─── Seitenauszug ───
F&L: Gibt es in manchen Berufungsverfahren das eingestandene oder uneingestandene Dilemma, entweder nicht oder unterqualifiziert zu besetzen?

Sonja Munz: Die Frage der Unterqualifizierung ist bereits durch die Kriterien der formalen Berufungsfähigkeit ausgeschlossen. Sind diese Mindestbedingungen nicht erfüllt, kann eine Professur nicht besetzt werden. Gleichwohl können Fälle eintreten, in denen der Zuschnitt der Stellenausschreibung auf nur wenig Resonanz trifft, das heißt die Zahl der Bewerbungen zu gering ist, um ein Berufungsverfahren zu starten. Dieses Marktsignal muss dann dahingehend aufgegriffen werden, dass eine Schärfung der Stellenprofile erfolgt, was in der Regel zum Erfolg führt. Im Übrigen möchte ich hinzufügen, dass wir als Hochschule in der Stadt München sicherlich über einen gewissen Standortvorteil verfügen.

F&L: Welche Rolle spielen die berufspraktischen Erfahrungen tatsächlich bei der Einstellungspraxis?
───
Zitiere aus dem Interview über Berufungsverfahren wortgetreu den Abschnitt, der mit „F&L: Gibt es“ beginnt und mit „gewissen Standortvorteil verfügen.“ endet.
─── Bereitgestelltes Material ───
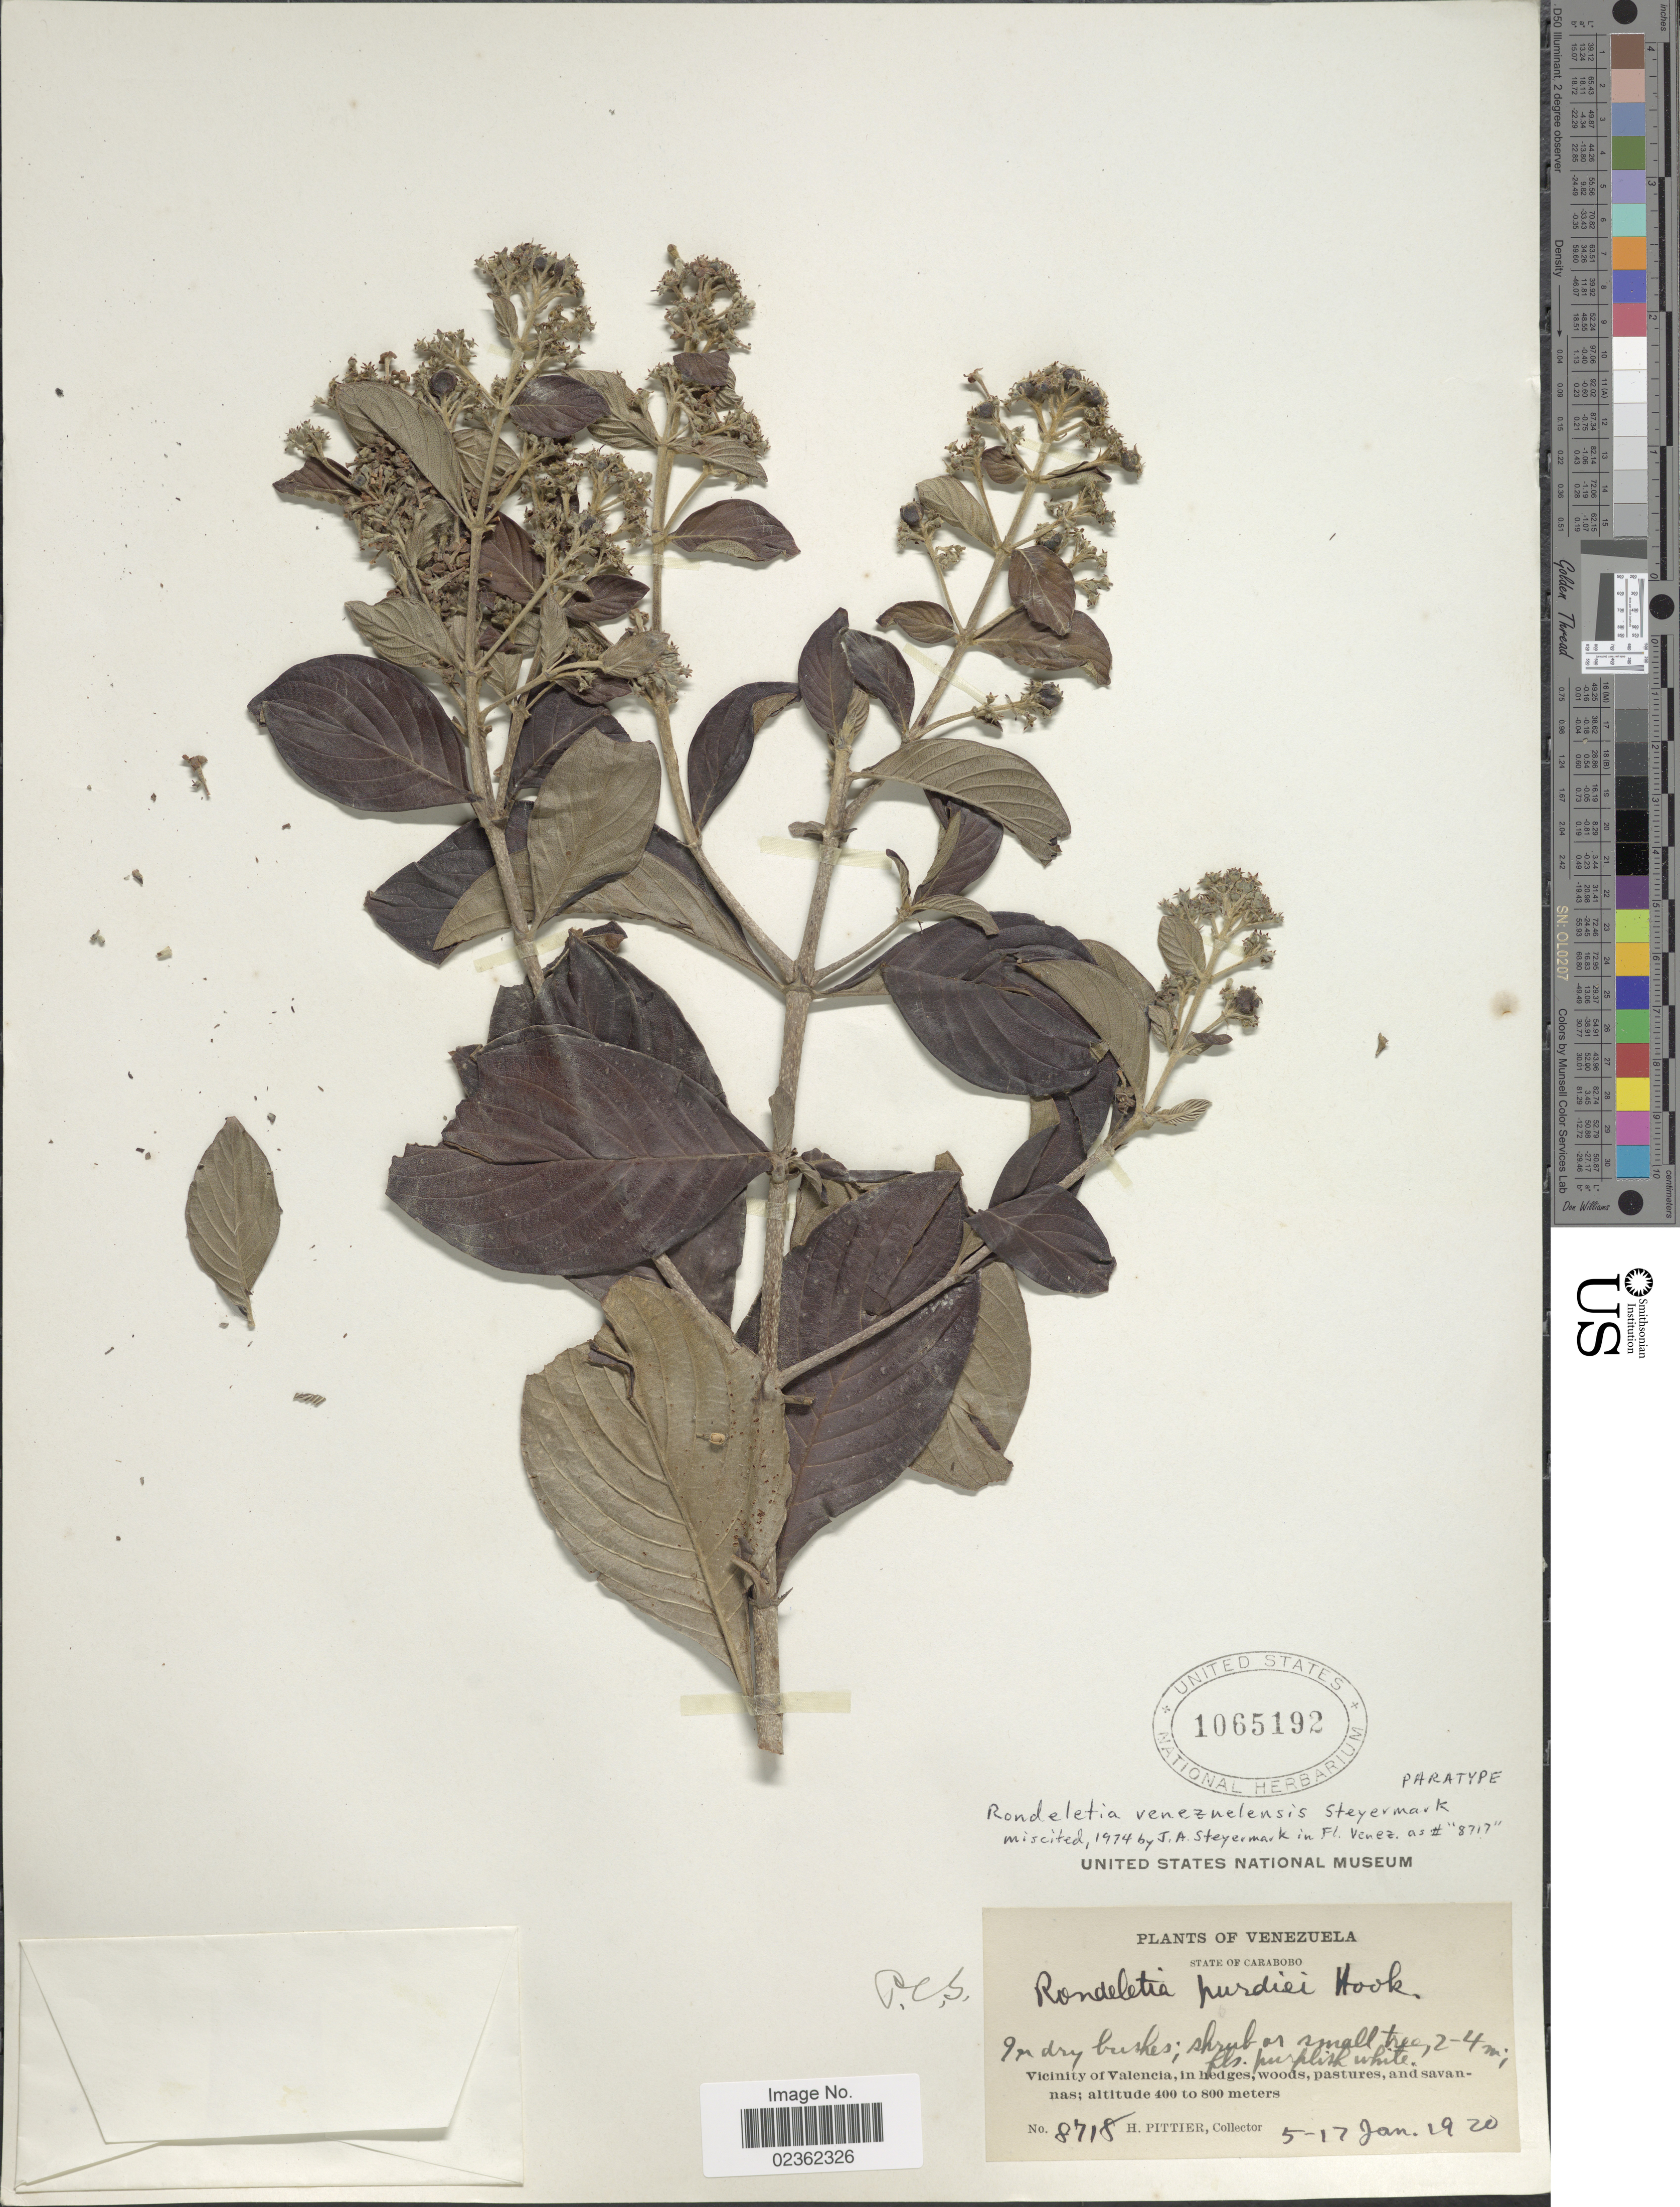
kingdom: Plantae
───
[Die Antwort]:
F&L: Gibt es in manchen Berufungsverfahren das eingestandene oder uneingestandene Dilemma, entweder nicht oder unterqualifiziert zu besetzen?

Sonja Munz: Die Frage der Unterqualifizierung ist bereits durch die Kriterien der formalen Berufungsfähigkeit ausgeschlossen. Sind diese Mindestbedingungen nicht erfüllt, kann eine Professur nicht besetzt werden. Gleichwohl können Fälle eintreten, in denen der Zuschnitt der Stellenausschreibung auf nur wenig Resonanz trifft, das heißt die Zahl der Bewerbungen zu gering ist, um ein Berufungsverfahren zu starten. Dieses Marktsignal muss dann dahingehend aufgegriffen werden, dass eine Schärfung der Stellenprofile erfolgt, was in der Regel zum Erfolg führt. Im Übrigen möchte ich hinzufügen, dass wir als Hochschule in der Stadt München sicherlich über einen gewissen Standortvorteil verfügen.